The problem: Your task is to find every line in the records that holds the string "down" and copy it.

Material for this exercise:

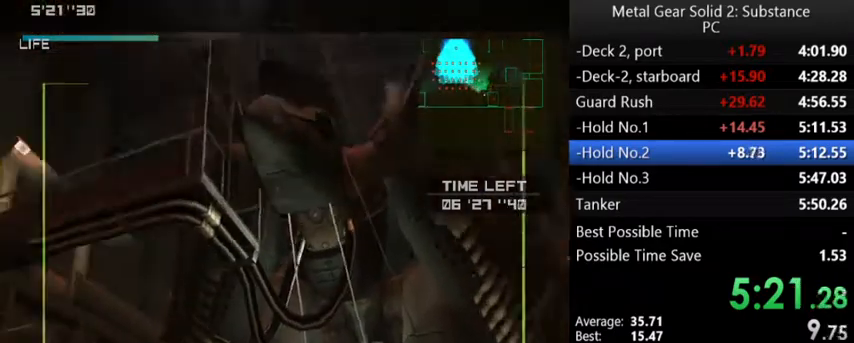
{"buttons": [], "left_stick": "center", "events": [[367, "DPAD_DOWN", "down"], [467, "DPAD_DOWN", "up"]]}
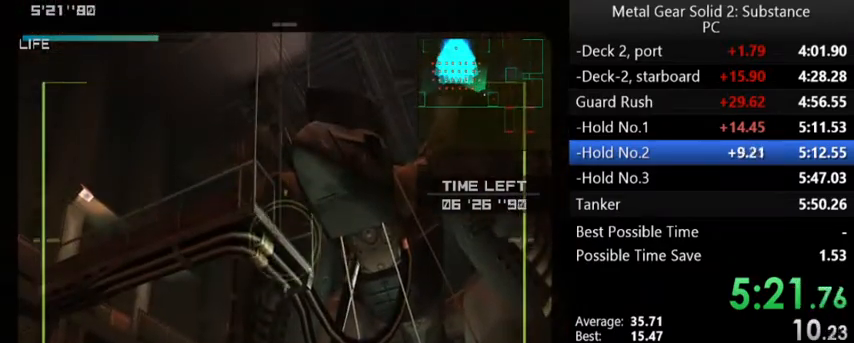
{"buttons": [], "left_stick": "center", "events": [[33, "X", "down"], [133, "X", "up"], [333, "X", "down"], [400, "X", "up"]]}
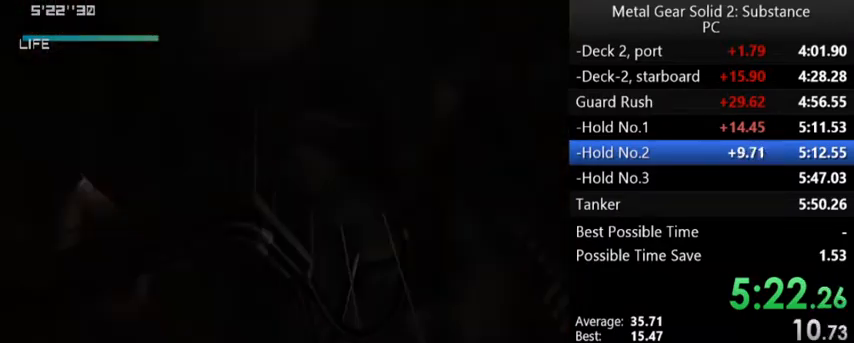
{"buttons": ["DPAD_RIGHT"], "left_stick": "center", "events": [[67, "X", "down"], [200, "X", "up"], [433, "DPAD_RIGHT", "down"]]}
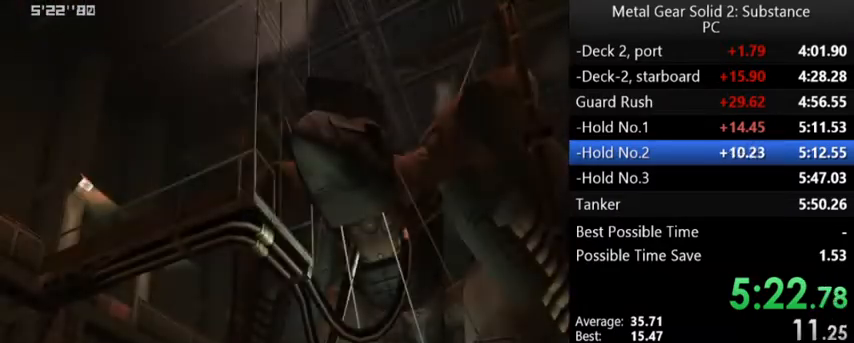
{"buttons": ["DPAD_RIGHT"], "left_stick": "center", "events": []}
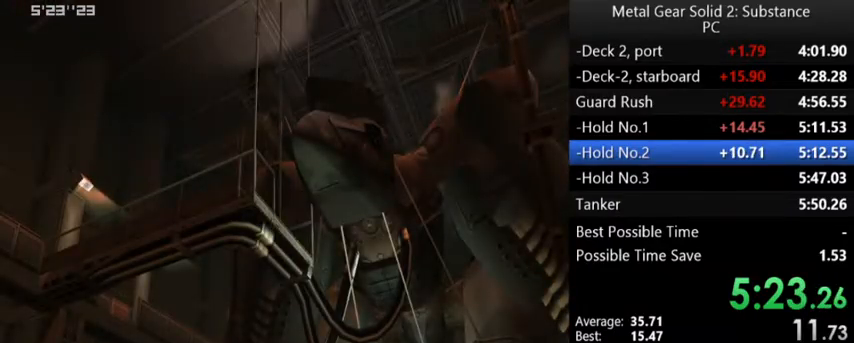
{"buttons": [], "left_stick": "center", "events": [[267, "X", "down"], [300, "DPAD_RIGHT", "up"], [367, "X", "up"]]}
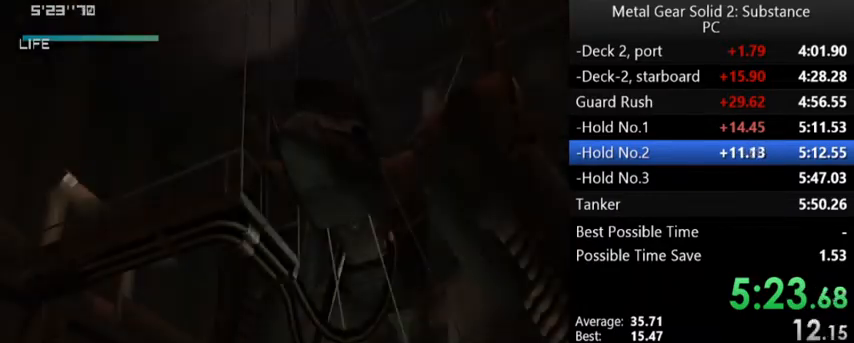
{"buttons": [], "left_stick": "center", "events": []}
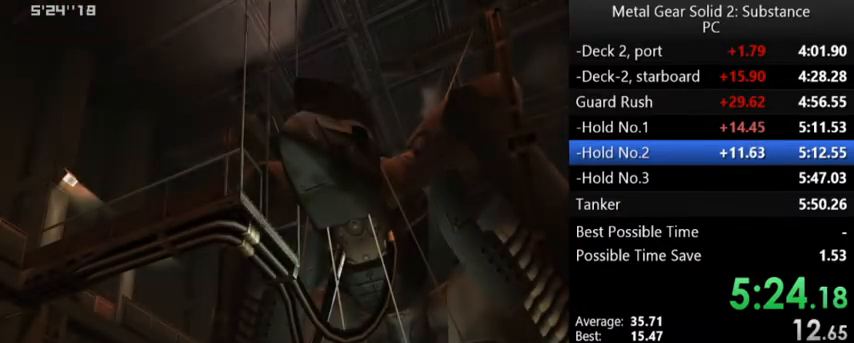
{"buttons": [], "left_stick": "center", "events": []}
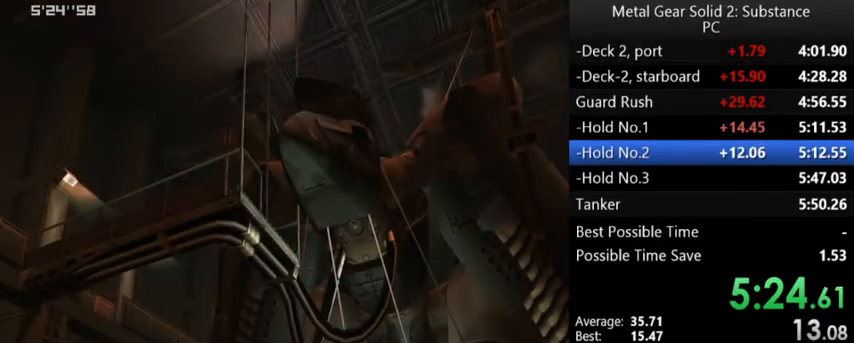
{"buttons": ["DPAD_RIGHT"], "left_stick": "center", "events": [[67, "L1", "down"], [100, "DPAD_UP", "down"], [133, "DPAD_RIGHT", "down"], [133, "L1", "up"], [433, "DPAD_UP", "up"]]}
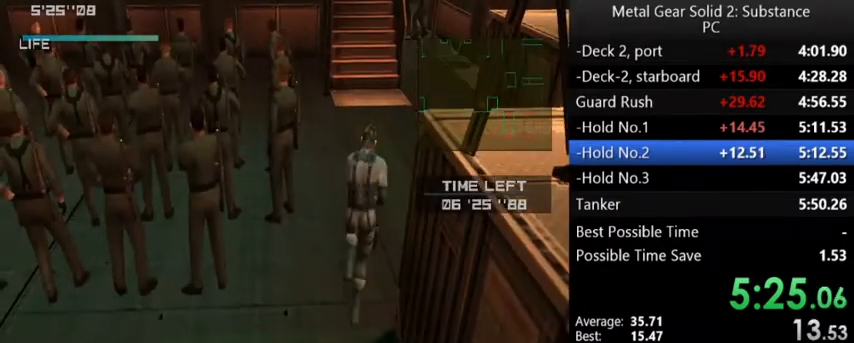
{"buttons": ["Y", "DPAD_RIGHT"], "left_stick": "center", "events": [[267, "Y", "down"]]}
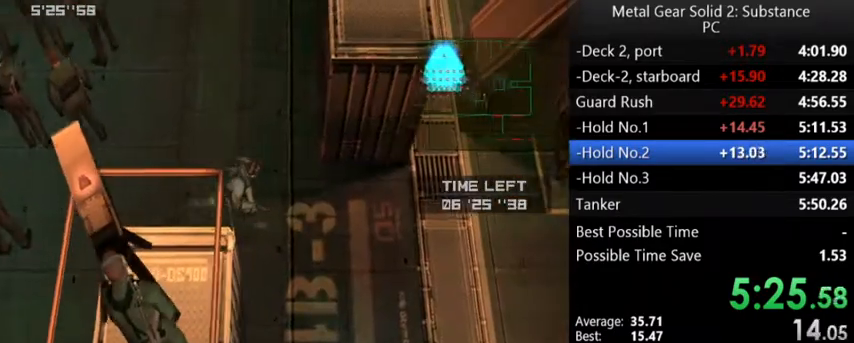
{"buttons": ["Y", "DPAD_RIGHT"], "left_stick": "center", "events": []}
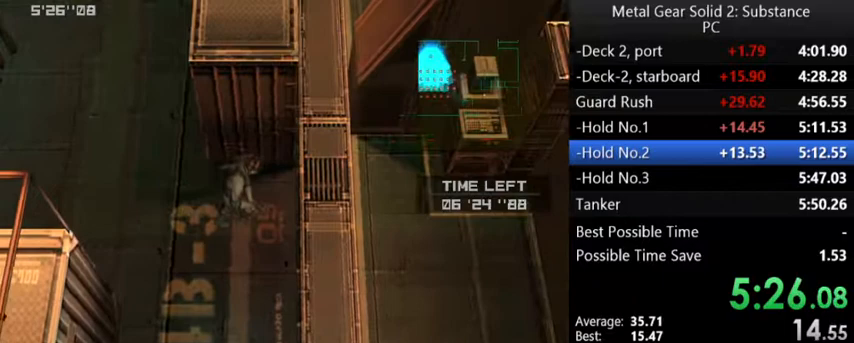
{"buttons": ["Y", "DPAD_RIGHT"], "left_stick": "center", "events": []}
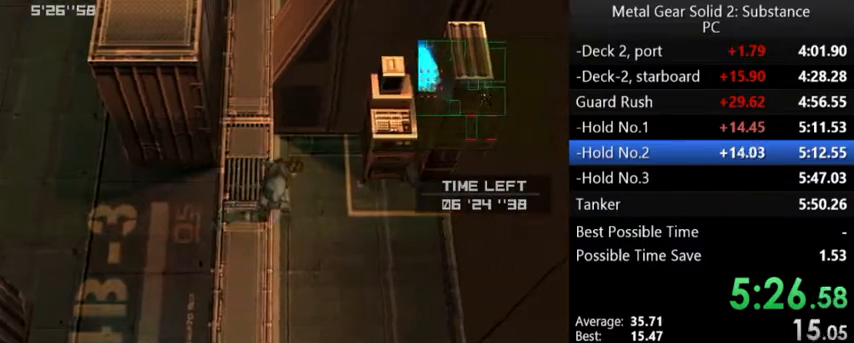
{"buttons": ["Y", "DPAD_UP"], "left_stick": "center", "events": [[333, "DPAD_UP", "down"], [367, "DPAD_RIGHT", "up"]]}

--

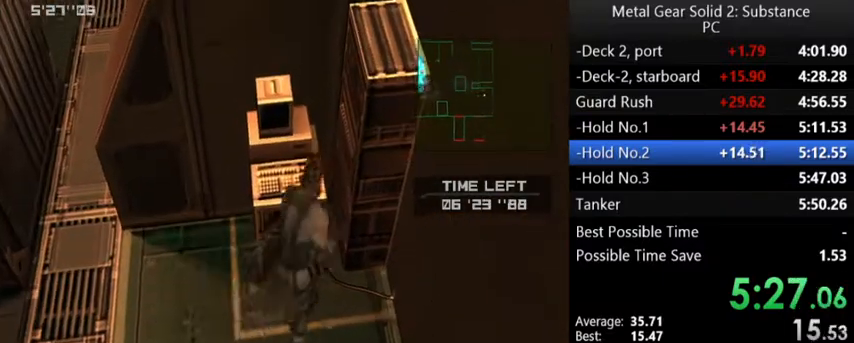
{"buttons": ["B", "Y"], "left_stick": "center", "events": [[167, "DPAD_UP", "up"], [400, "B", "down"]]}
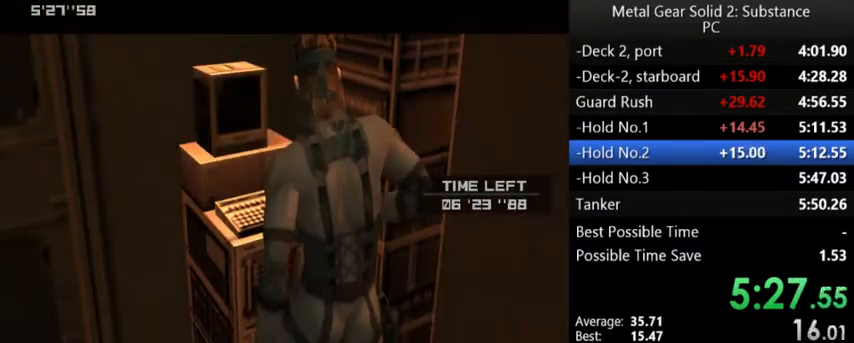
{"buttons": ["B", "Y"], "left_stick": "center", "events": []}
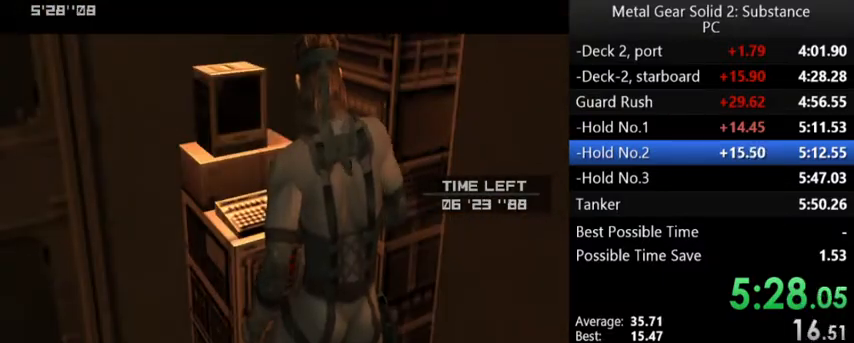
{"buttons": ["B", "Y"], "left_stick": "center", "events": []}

Task solution:
{"buttons": [], "left_stick": "center", "events": [[367, "DPAD_DOWN", "down"], [467, "DPAD_DOWN", "up"]]}
{"buttons": [], "left_stick": "center", "events": [[33, "X", "down"], [133, "X", "up"], [333, "X", "down"], [400, "X", "up"]]}
{"buttons": ["DPAD_RIGHT"], "left_stick": "center", "events": [[67, "X", "down"], [200, "X", "up"], [433, "DPAD_RIGHT", "down"]]}
{"buttons": [], "left_stick": "center", "events": [[267, "X", "down"], [300, "DPAD_RIGHT", "up"], [367, "X", "up"]]}
{"buttons": ["DPAD_RIGHT"], "left_stick": "center", "events": [[67, "L1", "down"], [100, "DPAD_UP", "down"], [133, "DPAD_RIGHT", "down"], [133, "L1", "up"], [433, "DPAD_UP", "up"]]}
{"buttons": ["Y", "DPAD_RIGHT"], "left_stick": "center", "events": [[267, "Y", "down"]]}
{"buttons": ["Y", "DPAD_UP"], "left_stick": "center", "events": [[333, "DPAD_UP", "down"], [367, "DPAD_RIGHT", "up"]]}
{"buttons": ["B", "Y"], "left_stick": "center", "events": [[167, "DPAD_UP", "up"], [400, "B", "down"]]}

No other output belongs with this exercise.